Levante: A vida pós-cárcere de mulheres no Paraná Levante_Livro | Page 42
Não diz isso só por falar. A história da amiga Susana não lhe
sai nunca da cabeça. Veio para a penitenciária grávida de gêmeos,
havia há pouco recebido o diagnóstico de infecção pelo vírus HIV.
Os bebês morreram ainda no ventre da mãe e, depois do aborto
espontâneo, Susana não teve mais forças para continuar no mundo.
Emagreceu a olhos vistos, não se movia ou se alimentava, até que
nunca mais levantou do colchão ou abriu os olhos. No diagnóstico
de Renata, morreu de depressão.
Se a entidade demoníaca em questão, os dez minutos de
loucura, pode ser pré-requisito de sobrevivência na vida dentro de
uma unidade prisional, no exterior só faz atrapalhar. Ela deixa claro:
é preciso aprender a focar nas coisas e controlar você mesma o
que tenta te dominar. Hoje, decidiu novamente buscar ajuda especializada.
Pretende recomeçar a ver um psiquiatra.
— Eu vejo esse meu monstro querendo sair toda hora e eu
lutando contra ele, mas hoje eu não posso mais sozinha.
***
Apesar da resposta óbvia, pergunto se ela acredita que um rótulo
de ex-detenta a acompanha vida afora. Em sua avaliação, mais
forte é o impacto emocional, que deixa as egressas inseguras em
relação a si mesmas, suas capacidades e o futuro. No início, disse
ter a impressão que onde quer que fosse, em sua testa estava escrito
para quem quisesse olhar, “ex-presidiária”.

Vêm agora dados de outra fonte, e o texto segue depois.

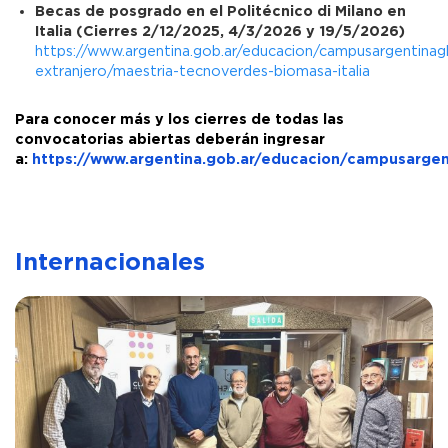
Becas de posgrado en el Politécnico di Milano en
Italia (Cierres 2/12/2025, 4/3/2026 y 19/5/2026)
https://www.argentina.gob.ar/educacion/campusargentinag
extranjero/maestria-tecnoverdes-biomasa-italia
Para conocer más y los cierres de todas las
convocatorias abiertas deberán ingresar
a:
https://www.argentina.gob.ar/educacion/campusargen
Internacionales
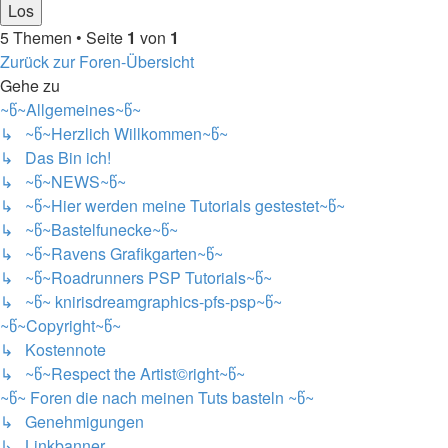
5 Themen • Seite
1
von
1
Zurück zur Foren-Übersicht
Gehe zu
~წ~Allgemeines~წ~
↳ ~წ~Herzlich Willkommen~წ~
↳ Das Bin ich!
↳ ~წ~NEWS~წ~
↳ ~წ~Hier werden meine Tutorials gestestet~წ~
↳ ~წ~Bastelfunecke~წ~
↳ ~წ~Ravens Grafikgarten~წ~
↳ ~წ~Roadrunners PSP Tutorials~წ~
↳ ~წ~ knirisdreamgraphics-pfs-psp~წ~
~წ~Copyright~წ~
↳ Kostennote
↳ ~წ~Respect the Artist©right~წ~
~წ~ Foren die nach meinen Tuts basteln ~წ~
↳ Genehmigungen
↳ Linkbanner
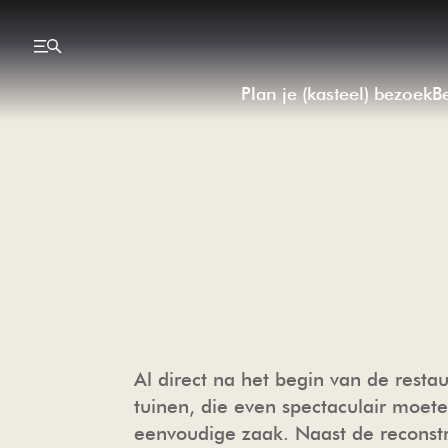
Plan je (kasteel) bezoek
B
Al direct na het begin van de rest
tuinen, die even spectaculair moet
eenvoudige zaak. Naast de reconst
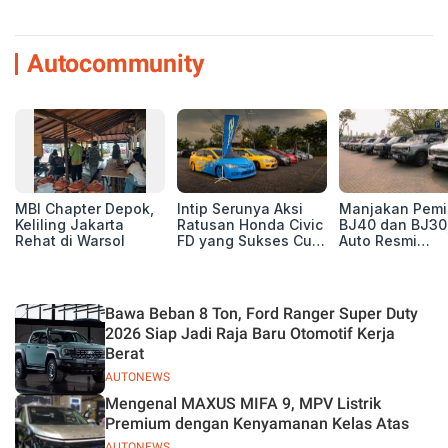
Autocommunity
MBI Chapter Depok,
Intip Serunya Aksi
Manjakan Pemil
Keliling Jakarta
Ratusan Honda Civic
BJ40 dan BJ30
Rehat di Warsol
FD yang Sukses Curi
Auto Resmi
Perhatian di Munas
Deklarasikan B
IV Ungaran!
ORV Chapter l
Touring Carita
Bawa Beban 8 Ton, Ford Ranger Super Duty
2026 Siap Jadi Raja Baru Otomotif Kerja
Berat
AUTONEWS
Mengenal MAXUS MIFA 9, MPV Listrik
Premium dengan Kenyamanan Kelas Atas
AUTONEWS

Quando deixou a PFP pela primeira vez usava uma tornozeleira
eletrônica, terminava de cumprir a pena da primeira condenação
no semiaberto. Depois de algumas negativas em entrevista
de emprego, optou por escondê-la. Dependendo da roupa, não é
tão fácil. Puxava-a para cima o máximo que pudesse e usava duas
calças, para disfarçar bem a protuberância gerada pelo dispositivo.